Sabtu, 05 November 2016

Airmata untuk AnakBangsa

Pasca demo 4 November dan ketegangan suasana politik sekitarnya, dan mudahnya akses terhadap berita membuat anak-anakku bertanya-tanya 'Apa yang sebenarnya terjadi?', yang tidak mudah dijelaskan karena banyak logical fallacy di dalamnya.

Ucapan Ahokkah biangnya? Pelintiran editan Sang Penghasut Buni Yani kah? Kebencian di alam bawah sadar kaum pribumi terhadap Cina kah? Politikkah? Atau memang agenda-agenda agama mayoritas untuk menjadi single supremacy dan mayoritas tunggal satu-satunya yang menguasai seantero negeri?

Lepas dari apa yang sesungguhnya terjadi, yang bahkan sampai saat ini saya yakin, yang kita lihat dari sisi elit politik maupun massa grassroot, hanyalah 'the tip of the iceberg'.
◇ ◇ ◇ ◇ ◇
▶ [Daftar Tugas]
1. Tuliskan kembali bagian tulisan tentang demo 4 November di antara "Pasca demo 4" dan "of the iceberg'.", termasuk kedua ujungnya, persis seperti di teks.
2. Teruskan tulisan tentang demo 4 November mulai sesudah kalimat terakhir yang ditampilkan.

(Entri Tersimpan)
◇ ◇ ◇ ◇ ◇
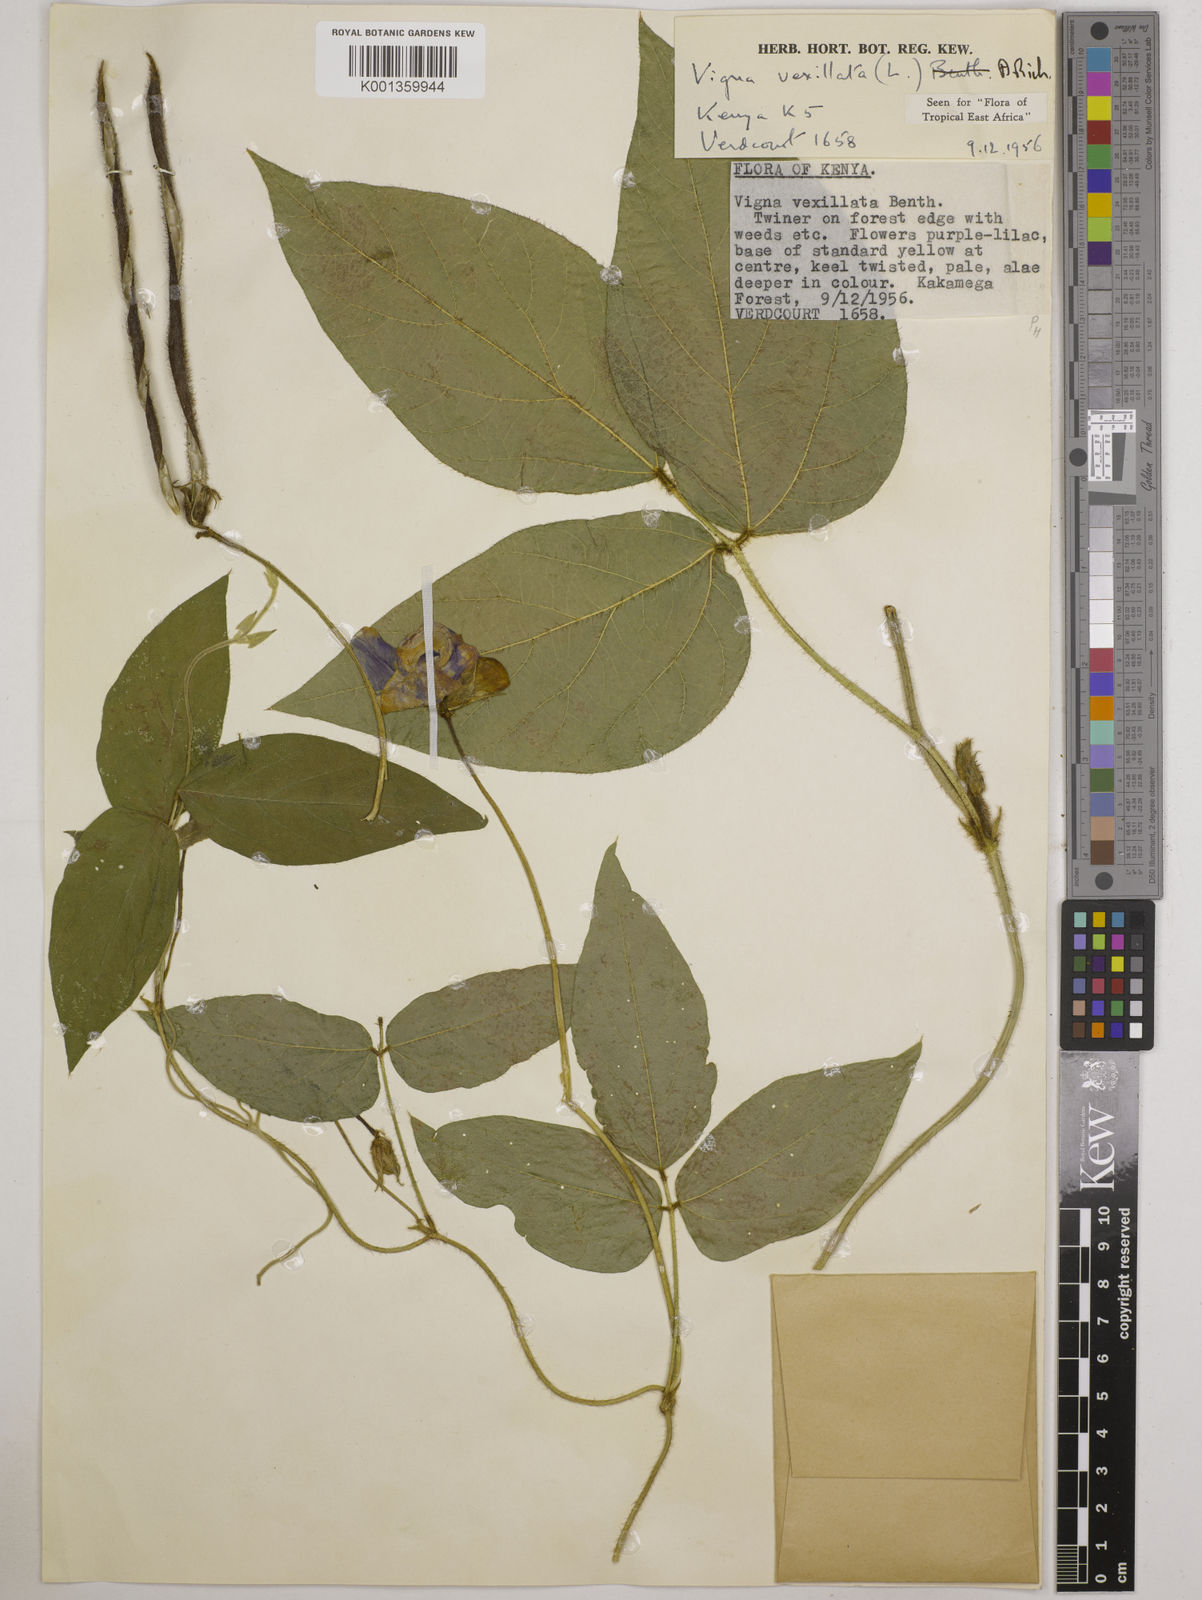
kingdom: Plantae
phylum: Tracheophyta
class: Magnoliopsida
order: Fabales
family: Fabaceae
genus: Vigna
◇ ◇ ◇ ◇ ◇
▶ [Jawaban Setiap Tugas]
1.
Pasca demo 4 November dan ketegangan suasana politik sekitarnya, dan mudahnya akses terhadap berita membuat anak-anakku bertanya-tanya 'Apa yang sebenarnya terjadi?', yang tidak mudah dijelaskan karena banyak logical fallacy di dalamnya.

Ucapan Ahokkah biangnya? Pelintiran editan Sang Penghasut Buni Yani kah? Kebencian di alam bawah sadar kaum pribumi terhadap Cina kah? Politikkah? Atau memang agenda-agenda agama mayoritas untuk menjadi single supremacy dan mayoritas tunggal satu-satunya yang menguasai seantero negeri?

Lepas dari apa yang sesungguhnya terjadi, yang bahkan sampai saat ini saya yakin, yang kita lihat dari sisi elit politik maupun massa grassroot, hanyalah 'the tip of the iceberg'.

2.
Pergolakan antar elit, dan kebencian lama di massa grassroot menurut gue ujung-ujungnya duit utk para sutradara di balik layar dan pentolan massa. Sisanya tinggal dibuat menari sesuai dengan gendang para pemain gelap ini.

Jo sempat bertanya "Apakah benar ada Ustad yang akan bayar 1M bila ada yang bisa bunuh Ahok?"

Pertanyaan berikutnya dari Adel tentang "sweeping terhadap Cina".

Terakhir kepolosan Greg yang bertanya "Kenapa orang-orang itu demo?" Yang gak bisa aku jawab karena sampai detik ini saya juga nggak ngerti tuntutannya apa.

Dan sehari setelah hajat keramaian yang katanya bernilai 100 Milyar proyek Sang Mantan tersebut, anak-anak gue hidup dengan realita baru di Indonesia. Bahwa sesama anakbangsa (yang mereka kira) baik, suatu hari akan berteriak kalap dan menyerang mereka, hanya karena mereka Cina.

Terlontar polos dari bibir mungil Greg "Oh man... aku nanti mau tinggal di Jerman aja", thinking bahwa yang akan dia hadapi nanti, adalah AnakBangsa yang tanpa alasan akan menyerang Cina.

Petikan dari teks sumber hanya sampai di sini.